Your goal ▸ Treat the line containing "AL: The local history." as the first line of the answer and the last line of the data as its final line, reproducing every line between exactly.
#### Given data ####
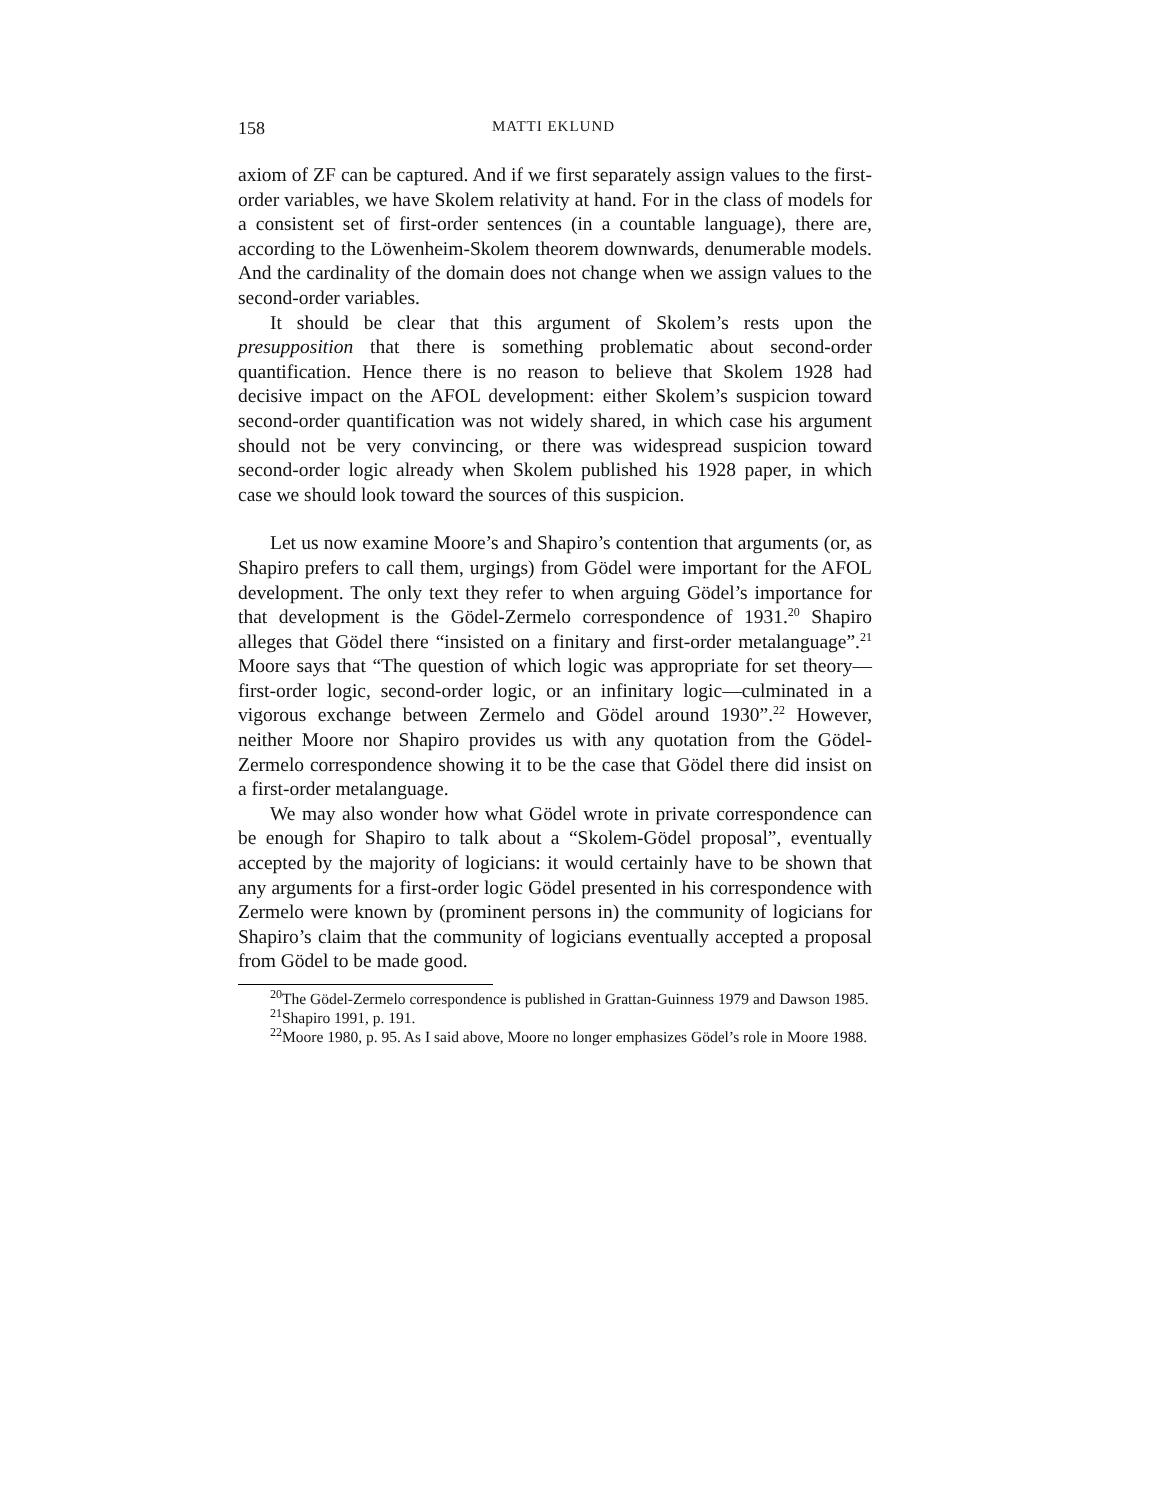158 MATTI EKLUND
axiom of ZF can be captured. And if we first separately assign values to the first-order variables, we have Skolem relativity at hand. For in the class of models for a consistent set of first-order sentences (in a countable language), there are, according to the Löwenheim-Skolem theorem downwards, denumerable models. And the cardinality of the domain does not change when we assign values to the second-order variables.
It should be clear that this argument of Skolem’s rests upon the presupposition that there is something problematic about second-order quantification. Hence there is no reason to believe that Skolem 1928 had decisive impact on the AFOL development: either Skolem’s suspicion toward second-order quantification was not widely shared, in which case his argument should not be very convincing, or there was widespread suspicion toward second-order logic already when Skolem published his 1928 paper, in which case we should look toward the sources of this suspicion.
Let us now examine Moore’s and Shapiro’s contention that arguments (or, as Shapiro prefers to call them, urgings) from Gödel were important for the AFOL development. The only text they refer to when arguing Gödel’s importance for that development is the Gödel-Zermelo correspondence of 1931.<sup>20</sup> Shapiro alleges that Gödel there “insisted on a finitary and first-order metalanguage”.<sup>21</sup> Moore says that “The question of which logic was appropriate for set theory—first-order logic, second-order logic, or an infinitary logic—culminated in a vigorous exchange between Zermelo and Gödel around 1930”.<sup>22</sup> However, neither Moore nor Shapiro provides us with any quotation from the Gödel-Zermelo correspondence showing it to be the case that Gödel there did insist on a first-order metalanguage.
We may also wonder how what Gödel wrote in private correspondence can be enough for Shapiro to talk about a “Skolem-Gödel proposal”, eventually accepted by the majority of logicians: it would certainly have to be shown that any arguments for a first-order logic Gödel presented in his correspondence with Zermelo were known by (prominent persons in) the community of logicians for Shapiro’s claim that the community of logicians eventually accepted a proposal from Gödel to be made good.
<sup>20</sup> The Gödel-Zermelo correspondence is published in Grattan-Guinness 1979 and Dawson 1985.
<sup>21</sup> Shapiro 1991, p. 191.
<sup>22</sup> Moore 1980, p. 95. As I said above, Moore no longer emphasizes Gödel’s role in Moore 1988.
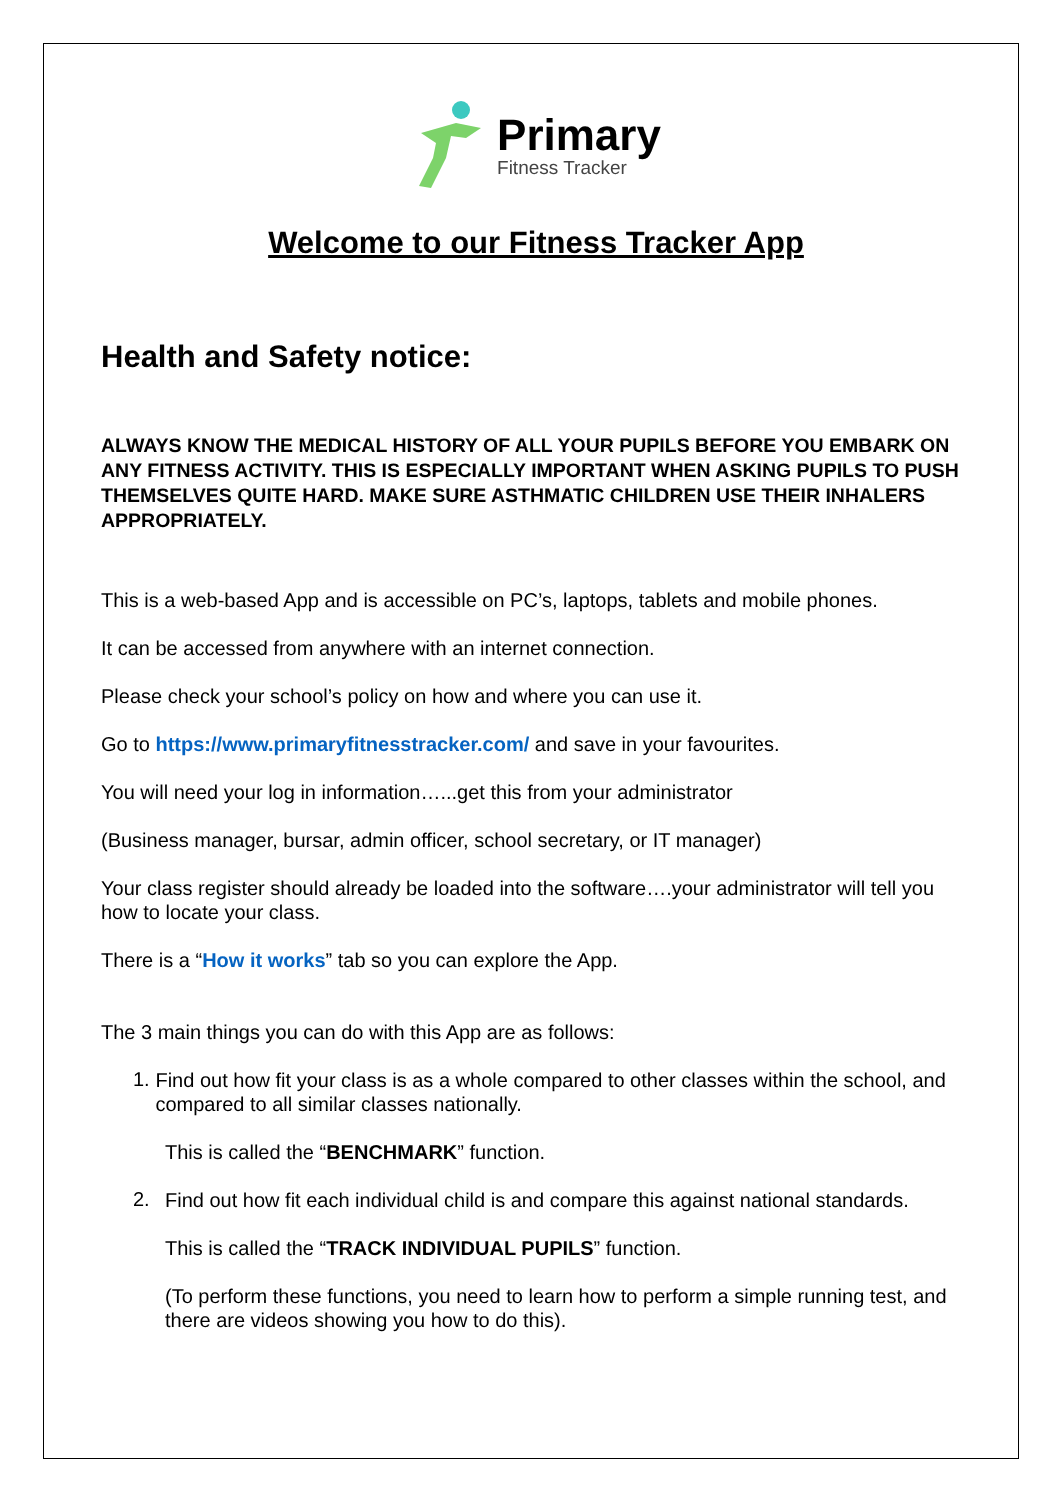Primary
Fitness Tracker
Welcome to our Fitness Tracker App
Health and Safety notice:
ALWAYS KNOW THE MEDICAL HISTORY OF ALL YOUR PUPILS BEFORE YOU EMBARK ON ANY FITNESS ACTIVITY. THIS IS ESPECIALLY IMPORTANT WHEN ASKING PUPILS TO PUSH THEMSELVES QUITE HARD. MAKE SURE ASTHMATIC CHILDREN USE THEIR INHALERS APPROPRIATELY.
This is a web-based App and is accessible on PC’s, laptops, tablets and mobile phones.
It can be accessed from anywhere with an internet connection.
Please check your school’s policy on how and where you can use it.
Go to https://www.primaryfitnesstracker.com/ and save in your favourites.
You will need your log in information…...get this from your administrator
(Business manager, bursar, admin officer, school secretary, or IT manager)
Your class register should already be loaded into the software….your administrator will tell you how to locate your class.
There is a “How it works” tab so you can explore the App.
The 3 main things you can do with this App are as follows:
1.
Find out how fit your class is as a whole compared to other classes within the school, and compared to all similar classes nationally.
This is called the “BENCHMARK” function.
2.
Find out how fit each individual child is and compare this against national standards.
This is called the “TRACK INDIVIDUAL PUPILS” function.
(To perform these functions, you need to learn how to perform a simple running test, and there are videos showing you how to do this).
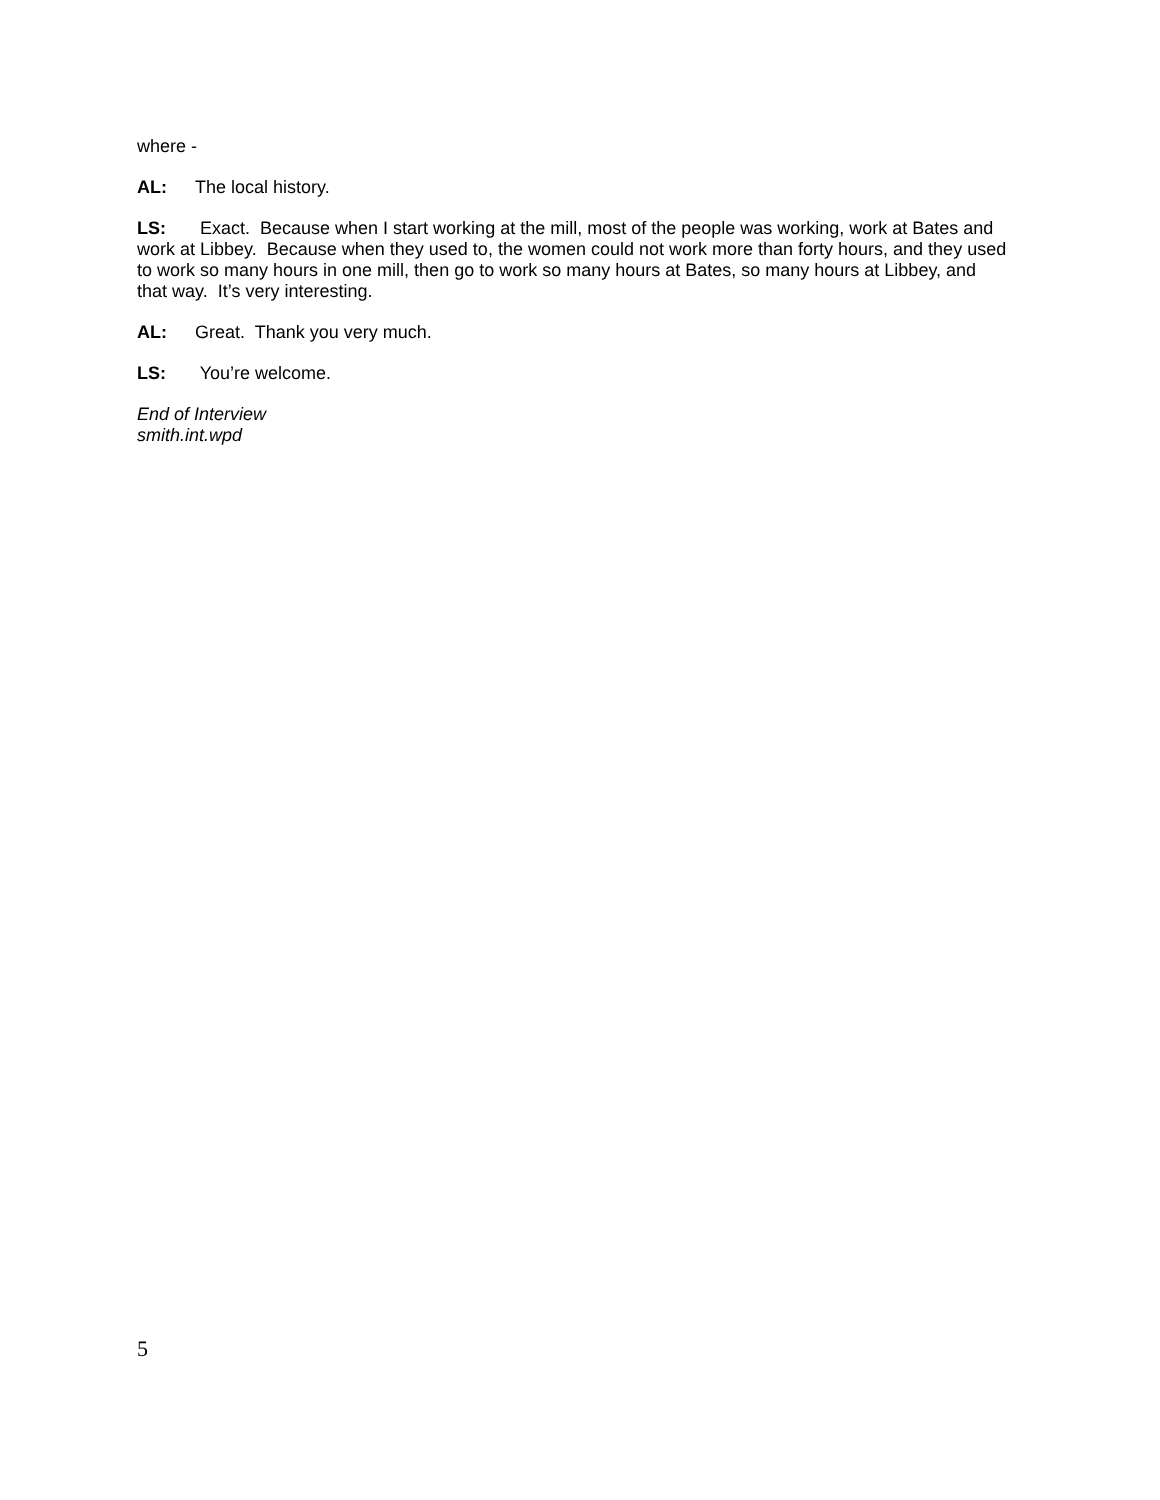where -
AL: The local history.
LS: Exact. Because when I start working at the mill, most of the people was working, work at Bates and work at Libbey. Because when they used to, the women could not work more than forty hours, and they used to work so many hours in one mill, then go to work so many hours at Bates, so many hours at Libbey, and that way. It’s very interesting.
AL: Great. Thank you very much.
LS: You’re welcome.
End of Interview
smith.int.wpd
5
####
Written answer ▸
AL: The local history.
LS: Exact. Because when I start working at the mill, most of the people was working, work at Bates and work at Libbey. Because when they used to, the women could not work more than forty hours, and they used to work so many hours in one mill, then go to work so many hours at Bates, so many hours at Libbey, and that way. It’s very interesting.
AL: Great. Thank you very much.
LS: You’re welcome.
End of Interview
smith.int.wpd
5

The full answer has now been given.